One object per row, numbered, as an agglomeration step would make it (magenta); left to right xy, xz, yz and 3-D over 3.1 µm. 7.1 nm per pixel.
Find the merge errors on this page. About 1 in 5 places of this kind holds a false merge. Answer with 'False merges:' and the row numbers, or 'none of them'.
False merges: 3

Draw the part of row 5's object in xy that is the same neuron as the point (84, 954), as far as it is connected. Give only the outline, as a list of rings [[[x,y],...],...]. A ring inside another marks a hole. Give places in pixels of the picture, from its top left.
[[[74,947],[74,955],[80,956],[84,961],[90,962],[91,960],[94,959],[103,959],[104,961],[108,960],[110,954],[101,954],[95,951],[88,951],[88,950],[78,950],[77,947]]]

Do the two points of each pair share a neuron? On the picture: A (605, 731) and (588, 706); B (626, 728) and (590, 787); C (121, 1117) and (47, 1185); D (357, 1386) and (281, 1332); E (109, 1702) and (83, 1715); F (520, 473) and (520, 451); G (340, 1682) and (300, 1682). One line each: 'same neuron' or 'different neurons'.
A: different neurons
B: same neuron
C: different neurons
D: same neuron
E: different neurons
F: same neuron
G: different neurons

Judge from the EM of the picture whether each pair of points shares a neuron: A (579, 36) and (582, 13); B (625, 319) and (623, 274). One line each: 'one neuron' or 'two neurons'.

________________

Problem to solve » Each record is to be given again in full, exactly as it reads.

Response box »
One object per row, numbered, as an agglomeration step would make it (magenta); left to right xy, xz, yz and 3-D over 3.1 µm. 7.1 nm per pixel.
Find the merge errors on this page. About 1 in 5 places of this kind holds a false merge. Answer with 'False merges:' and the row numbers, or 'none of them'.
False merges: 3

Draw the part of row 5's object in xy that is the same neuron as the point (84, 954), as far as it is connected. Give only the outline, as a list of rings [[[x,y],...],...]. A ring inside another marks a hole. Give places in pixels of the picture, from its top left.
[[[74,947],[74,955],[80,956],[84,961],[90,962],[91,960],[94,959],[103,959],[104,961],[108,960],[110,954],[101,954],[95,951],[88,951],[88,950],[78,950],[77,947]]]

Do the two points of each pair share a neuron? On the picture: A (605, 731) and (588, 706); B (626, 728) and (590, 787); C (121, 1117) and (47, 1185); D (357, 1386) and (281, 1332); E (109, 1702) and (83, 1715); F (520, 473) and (520, 451); G (340, 1682) and (300, 1682). One line each: 'same neuron' or 'different neurons'.
A: different neurons
B: same neuron
C: different neurons
D: same neuron
E: different neurons
F: same neuron
G: different neurons

Judge from the EM of the picture whether each pair of points shares a neuron: A (579, 36) and (582, 13); B (625, 319) and (623, 274). One line each: 'one neuron' or 'two neurons'.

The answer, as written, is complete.